**Activity:**
From the first line to the last, write out the records exactly, leaving out images.

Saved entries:
_ _ _ _ _ _ _
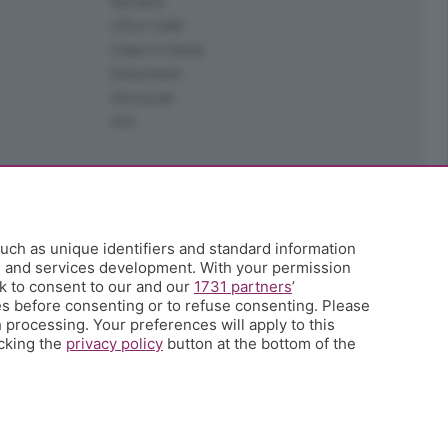
Kendoo
L'Eco Cafè
Case in festa
Edoomark
StoryLab
Ark
uch as unique identifiers and standard information
h and services development. With your permission
k to consent to our and our
1731 partners
’
s before consenting or to refuse consenting. Please
 processing. Your preferences will apply to this
icking the
privacy policy
button at the bottom of the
_ _ _ _ _ _ _
**Response to this task:**
Kendoo
L'Eco Cafè
Case in festa
Edoomark
StoryLab
Ark
uch as unique identifiers and standard information
h and services development. With your permission
k to consent to our and our
1731 partners
’
s before consenting or to refuse consenting. Please
 processing. Your preferences will apply to this
icking the
privacy policy
button at the bottom of the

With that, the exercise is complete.